Excerpted data
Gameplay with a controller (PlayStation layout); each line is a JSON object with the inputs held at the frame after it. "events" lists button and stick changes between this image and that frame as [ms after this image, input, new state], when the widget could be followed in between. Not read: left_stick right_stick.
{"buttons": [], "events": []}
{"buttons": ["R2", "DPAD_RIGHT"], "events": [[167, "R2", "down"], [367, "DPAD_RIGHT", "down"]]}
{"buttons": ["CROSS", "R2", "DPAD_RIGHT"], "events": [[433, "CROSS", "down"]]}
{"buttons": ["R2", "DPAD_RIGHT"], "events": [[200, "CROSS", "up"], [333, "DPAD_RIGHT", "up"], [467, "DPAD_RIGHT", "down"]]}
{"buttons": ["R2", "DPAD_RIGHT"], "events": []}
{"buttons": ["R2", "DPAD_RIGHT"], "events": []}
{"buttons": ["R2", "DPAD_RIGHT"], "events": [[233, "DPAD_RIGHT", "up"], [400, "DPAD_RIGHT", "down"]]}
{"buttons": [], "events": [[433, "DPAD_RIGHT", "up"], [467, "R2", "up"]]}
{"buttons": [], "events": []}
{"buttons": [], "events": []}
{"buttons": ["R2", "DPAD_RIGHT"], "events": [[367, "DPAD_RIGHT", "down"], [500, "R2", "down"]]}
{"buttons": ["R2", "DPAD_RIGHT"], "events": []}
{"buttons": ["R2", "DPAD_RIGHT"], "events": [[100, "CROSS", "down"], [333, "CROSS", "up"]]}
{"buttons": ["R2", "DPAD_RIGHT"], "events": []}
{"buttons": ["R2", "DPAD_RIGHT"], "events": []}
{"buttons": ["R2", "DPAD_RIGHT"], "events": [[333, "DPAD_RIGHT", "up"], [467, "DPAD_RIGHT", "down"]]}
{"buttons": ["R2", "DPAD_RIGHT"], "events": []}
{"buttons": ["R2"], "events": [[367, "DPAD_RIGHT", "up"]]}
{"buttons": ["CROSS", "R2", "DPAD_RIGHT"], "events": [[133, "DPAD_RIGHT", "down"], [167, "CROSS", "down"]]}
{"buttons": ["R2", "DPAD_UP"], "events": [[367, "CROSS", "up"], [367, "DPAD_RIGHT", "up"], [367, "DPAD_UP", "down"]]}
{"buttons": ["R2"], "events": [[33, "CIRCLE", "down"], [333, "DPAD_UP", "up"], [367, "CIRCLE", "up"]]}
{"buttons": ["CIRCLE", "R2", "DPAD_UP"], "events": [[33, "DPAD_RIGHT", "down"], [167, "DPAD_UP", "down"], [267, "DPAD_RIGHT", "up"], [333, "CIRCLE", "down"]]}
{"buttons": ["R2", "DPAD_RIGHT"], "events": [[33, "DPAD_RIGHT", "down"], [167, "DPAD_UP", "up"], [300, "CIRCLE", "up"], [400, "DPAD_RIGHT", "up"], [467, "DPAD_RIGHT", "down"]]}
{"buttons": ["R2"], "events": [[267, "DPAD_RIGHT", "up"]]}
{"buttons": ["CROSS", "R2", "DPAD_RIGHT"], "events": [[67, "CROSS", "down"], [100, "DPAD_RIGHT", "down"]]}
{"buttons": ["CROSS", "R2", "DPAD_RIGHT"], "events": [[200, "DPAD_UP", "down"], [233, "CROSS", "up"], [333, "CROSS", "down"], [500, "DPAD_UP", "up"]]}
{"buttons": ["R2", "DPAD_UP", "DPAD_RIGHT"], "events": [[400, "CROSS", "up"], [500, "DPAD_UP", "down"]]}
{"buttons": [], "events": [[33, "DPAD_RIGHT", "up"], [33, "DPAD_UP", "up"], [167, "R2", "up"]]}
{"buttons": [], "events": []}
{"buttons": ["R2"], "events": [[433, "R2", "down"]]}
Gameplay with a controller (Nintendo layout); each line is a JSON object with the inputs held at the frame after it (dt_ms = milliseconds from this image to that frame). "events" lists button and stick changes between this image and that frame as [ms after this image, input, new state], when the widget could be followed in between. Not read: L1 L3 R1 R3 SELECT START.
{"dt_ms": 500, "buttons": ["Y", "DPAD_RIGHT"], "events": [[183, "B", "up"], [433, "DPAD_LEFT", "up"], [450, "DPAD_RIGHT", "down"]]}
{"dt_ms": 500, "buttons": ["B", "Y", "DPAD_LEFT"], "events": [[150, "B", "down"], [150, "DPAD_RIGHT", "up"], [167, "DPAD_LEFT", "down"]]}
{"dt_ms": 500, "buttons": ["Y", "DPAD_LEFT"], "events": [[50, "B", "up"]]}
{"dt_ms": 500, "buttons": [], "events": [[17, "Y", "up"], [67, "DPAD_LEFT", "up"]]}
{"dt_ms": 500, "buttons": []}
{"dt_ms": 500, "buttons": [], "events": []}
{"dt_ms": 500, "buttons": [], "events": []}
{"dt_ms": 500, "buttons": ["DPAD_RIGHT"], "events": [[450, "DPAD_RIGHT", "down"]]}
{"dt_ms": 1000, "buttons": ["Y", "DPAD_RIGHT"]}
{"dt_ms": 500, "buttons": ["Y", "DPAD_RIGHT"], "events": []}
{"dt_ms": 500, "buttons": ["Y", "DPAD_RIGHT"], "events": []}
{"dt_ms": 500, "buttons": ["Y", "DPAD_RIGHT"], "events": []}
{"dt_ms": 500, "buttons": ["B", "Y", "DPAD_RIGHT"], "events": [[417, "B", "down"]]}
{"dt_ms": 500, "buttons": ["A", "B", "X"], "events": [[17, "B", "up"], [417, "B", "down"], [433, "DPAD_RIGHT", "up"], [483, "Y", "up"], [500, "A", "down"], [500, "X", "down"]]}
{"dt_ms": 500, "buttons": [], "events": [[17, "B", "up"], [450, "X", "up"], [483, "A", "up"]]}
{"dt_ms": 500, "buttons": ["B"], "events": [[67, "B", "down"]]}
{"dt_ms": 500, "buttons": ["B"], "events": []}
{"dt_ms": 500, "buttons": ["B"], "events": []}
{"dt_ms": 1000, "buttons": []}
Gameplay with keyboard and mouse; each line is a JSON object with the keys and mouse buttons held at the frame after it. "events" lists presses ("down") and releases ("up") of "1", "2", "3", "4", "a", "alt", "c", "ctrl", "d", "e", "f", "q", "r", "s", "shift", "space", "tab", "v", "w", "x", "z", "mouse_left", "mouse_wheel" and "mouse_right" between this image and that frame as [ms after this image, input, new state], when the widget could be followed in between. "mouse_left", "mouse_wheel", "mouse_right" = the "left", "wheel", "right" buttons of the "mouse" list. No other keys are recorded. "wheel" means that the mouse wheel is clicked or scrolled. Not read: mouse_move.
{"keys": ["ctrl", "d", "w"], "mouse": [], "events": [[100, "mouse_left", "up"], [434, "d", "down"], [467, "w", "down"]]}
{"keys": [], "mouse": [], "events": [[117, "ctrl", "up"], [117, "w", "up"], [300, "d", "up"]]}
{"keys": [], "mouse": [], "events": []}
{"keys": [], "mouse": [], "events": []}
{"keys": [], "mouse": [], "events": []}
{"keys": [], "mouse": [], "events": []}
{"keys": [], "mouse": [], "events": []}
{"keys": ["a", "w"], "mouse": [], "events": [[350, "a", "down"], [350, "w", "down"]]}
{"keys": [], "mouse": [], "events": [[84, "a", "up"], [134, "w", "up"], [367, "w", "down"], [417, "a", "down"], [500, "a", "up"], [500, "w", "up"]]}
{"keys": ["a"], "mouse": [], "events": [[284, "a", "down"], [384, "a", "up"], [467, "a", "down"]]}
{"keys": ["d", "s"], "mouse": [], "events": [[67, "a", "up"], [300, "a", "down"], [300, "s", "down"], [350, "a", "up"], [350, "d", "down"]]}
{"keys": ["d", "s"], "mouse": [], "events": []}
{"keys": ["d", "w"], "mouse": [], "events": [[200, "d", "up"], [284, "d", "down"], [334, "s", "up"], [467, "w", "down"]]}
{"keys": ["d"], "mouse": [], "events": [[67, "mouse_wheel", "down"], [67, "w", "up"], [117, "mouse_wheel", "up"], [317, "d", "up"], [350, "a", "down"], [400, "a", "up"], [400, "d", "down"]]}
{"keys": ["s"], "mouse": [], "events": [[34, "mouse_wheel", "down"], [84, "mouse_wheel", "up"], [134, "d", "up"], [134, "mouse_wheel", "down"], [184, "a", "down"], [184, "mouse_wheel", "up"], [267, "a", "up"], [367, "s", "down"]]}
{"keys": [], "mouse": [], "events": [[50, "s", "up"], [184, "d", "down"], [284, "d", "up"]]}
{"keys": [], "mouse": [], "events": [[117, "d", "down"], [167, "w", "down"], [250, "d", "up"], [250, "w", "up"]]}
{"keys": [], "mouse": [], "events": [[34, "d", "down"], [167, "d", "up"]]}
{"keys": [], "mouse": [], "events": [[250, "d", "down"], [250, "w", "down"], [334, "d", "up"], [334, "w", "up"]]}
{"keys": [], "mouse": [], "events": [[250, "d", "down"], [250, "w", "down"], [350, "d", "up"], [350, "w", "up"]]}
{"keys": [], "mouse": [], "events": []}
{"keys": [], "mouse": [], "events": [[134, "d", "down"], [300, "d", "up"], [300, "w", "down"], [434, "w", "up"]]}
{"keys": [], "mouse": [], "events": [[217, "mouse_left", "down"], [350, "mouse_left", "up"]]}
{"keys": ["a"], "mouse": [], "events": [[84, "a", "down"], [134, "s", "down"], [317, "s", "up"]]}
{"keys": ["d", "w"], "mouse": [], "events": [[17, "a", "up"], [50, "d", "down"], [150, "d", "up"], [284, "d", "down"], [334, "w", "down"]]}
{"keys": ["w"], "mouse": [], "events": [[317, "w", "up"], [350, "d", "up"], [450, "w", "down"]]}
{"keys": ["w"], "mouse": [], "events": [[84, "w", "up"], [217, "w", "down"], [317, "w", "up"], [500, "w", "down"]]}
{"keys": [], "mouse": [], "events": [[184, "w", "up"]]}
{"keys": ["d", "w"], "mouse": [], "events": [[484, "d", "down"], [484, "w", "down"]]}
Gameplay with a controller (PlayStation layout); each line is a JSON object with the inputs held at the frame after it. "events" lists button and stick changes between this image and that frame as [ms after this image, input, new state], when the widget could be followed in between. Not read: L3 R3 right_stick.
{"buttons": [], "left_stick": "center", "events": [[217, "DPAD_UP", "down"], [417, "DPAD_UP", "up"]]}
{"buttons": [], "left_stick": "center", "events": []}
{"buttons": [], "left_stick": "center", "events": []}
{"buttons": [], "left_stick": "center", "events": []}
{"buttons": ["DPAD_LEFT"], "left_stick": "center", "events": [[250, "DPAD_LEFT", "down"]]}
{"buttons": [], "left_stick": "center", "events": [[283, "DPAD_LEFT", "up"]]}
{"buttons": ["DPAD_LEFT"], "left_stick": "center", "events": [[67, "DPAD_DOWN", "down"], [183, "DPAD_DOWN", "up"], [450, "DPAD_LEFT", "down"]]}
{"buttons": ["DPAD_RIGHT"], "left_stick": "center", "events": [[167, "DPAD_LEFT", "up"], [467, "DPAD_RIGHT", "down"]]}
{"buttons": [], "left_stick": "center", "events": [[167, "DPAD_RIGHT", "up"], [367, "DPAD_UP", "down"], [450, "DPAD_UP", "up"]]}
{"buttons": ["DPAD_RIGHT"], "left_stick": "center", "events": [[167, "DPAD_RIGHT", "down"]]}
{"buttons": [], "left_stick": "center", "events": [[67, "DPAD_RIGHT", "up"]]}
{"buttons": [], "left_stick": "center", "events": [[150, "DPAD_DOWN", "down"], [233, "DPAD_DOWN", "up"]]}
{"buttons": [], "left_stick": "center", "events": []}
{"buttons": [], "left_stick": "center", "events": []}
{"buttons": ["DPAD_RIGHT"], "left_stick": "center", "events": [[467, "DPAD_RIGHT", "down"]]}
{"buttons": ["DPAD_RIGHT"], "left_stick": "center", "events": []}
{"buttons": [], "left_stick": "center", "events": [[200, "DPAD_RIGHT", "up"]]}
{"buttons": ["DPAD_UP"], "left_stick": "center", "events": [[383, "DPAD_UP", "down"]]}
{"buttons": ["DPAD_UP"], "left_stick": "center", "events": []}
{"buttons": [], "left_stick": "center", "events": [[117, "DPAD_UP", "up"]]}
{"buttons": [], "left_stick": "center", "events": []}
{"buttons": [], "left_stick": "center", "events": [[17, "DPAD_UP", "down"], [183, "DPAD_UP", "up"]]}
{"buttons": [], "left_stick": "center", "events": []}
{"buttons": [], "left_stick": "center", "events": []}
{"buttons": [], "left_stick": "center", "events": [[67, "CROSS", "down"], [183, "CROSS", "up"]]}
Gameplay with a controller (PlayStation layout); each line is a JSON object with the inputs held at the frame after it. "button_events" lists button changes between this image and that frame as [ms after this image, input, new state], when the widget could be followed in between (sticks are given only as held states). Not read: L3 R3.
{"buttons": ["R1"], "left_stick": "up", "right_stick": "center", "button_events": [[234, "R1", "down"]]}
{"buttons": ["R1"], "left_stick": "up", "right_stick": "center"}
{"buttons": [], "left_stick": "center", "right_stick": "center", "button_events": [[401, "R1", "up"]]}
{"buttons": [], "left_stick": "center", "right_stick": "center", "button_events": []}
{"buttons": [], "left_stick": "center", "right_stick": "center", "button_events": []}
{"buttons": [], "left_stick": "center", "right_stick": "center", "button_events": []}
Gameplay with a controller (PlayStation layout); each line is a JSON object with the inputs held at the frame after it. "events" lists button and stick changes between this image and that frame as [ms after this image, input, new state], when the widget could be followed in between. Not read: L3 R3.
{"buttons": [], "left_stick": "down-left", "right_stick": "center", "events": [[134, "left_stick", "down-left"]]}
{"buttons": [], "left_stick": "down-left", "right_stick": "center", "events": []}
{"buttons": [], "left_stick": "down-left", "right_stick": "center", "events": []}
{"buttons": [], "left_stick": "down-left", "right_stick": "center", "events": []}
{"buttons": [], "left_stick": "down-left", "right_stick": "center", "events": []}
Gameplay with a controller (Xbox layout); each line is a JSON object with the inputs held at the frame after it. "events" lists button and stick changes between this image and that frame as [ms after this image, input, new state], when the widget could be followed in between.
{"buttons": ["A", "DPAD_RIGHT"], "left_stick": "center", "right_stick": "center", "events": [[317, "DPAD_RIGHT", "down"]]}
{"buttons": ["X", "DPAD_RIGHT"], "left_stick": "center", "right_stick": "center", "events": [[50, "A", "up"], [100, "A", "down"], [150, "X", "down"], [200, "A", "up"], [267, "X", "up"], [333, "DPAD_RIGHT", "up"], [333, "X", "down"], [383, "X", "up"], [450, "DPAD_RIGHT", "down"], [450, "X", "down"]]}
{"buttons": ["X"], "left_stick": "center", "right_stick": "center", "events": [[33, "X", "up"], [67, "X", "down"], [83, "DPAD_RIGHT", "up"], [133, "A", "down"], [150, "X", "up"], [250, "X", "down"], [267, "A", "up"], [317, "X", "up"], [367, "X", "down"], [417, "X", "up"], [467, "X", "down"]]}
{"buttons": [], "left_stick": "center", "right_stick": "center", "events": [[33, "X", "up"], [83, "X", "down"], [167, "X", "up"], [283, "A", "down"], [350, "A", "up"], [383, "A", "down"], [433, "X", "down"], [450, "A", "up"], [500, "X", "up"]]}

Required work
What lines in the listing above contain the word "CROSS"? Show each one.

Task response
{"buttons": ["CROSS", "R2", "DPAD_RIGHT"], "events": [[433, "CROSS", "down"]]}
{"buttons": ["R2", "DPAD_RIGHT"], "events": [[200, "CROSS", "up"], [333, "DPAD_RIGHT", "up"], [467, "DPAD_RIGHT", "down"]]}
{"buttons": ["R2", "DPAD_RIGHT"], "events": [[100, "CROSS", "down"], [333, "CROSS", "up"]]}
{"buttons": ["CROSS", "R2", "DPAD_RIGHT"], "events": [[133, "DPAD_RIGHT", "down"], [167, "CROSS", "down"]]}
{"buttons": ["R2", "DPAD_UP"], "events": [[367, "CROSS", "up"], [367, "DPAD_RIGHT", "up"], [367, "DPAD_UP", "down"]]}
{"buttons": ["CROSS", "R2", "DPAD_RIGHT"], "events": [[67, "CROSS", "down"], [100, "DPAD_RIGHT", "down"]]}
{"buttons": ["CROSS", "R2", "DPAD_RIGHT"], "events": [[200, "DPAD_UP", "down"], [233, "CROSS", "up"], [333, "CROSS", "down"], [500, "DPAD_UP", "up"]]}
{"buttons": ["R2", "DPAD_UP", "DPAD_RIGHT"], "events": [[400, "CROSS", "up"], [500, "DPAD_UP", "down"]]}
{"buttons": [], "left_stick": "center", "events": [[67, "CROSS", "down"], [183, "CROSS", "up"]]}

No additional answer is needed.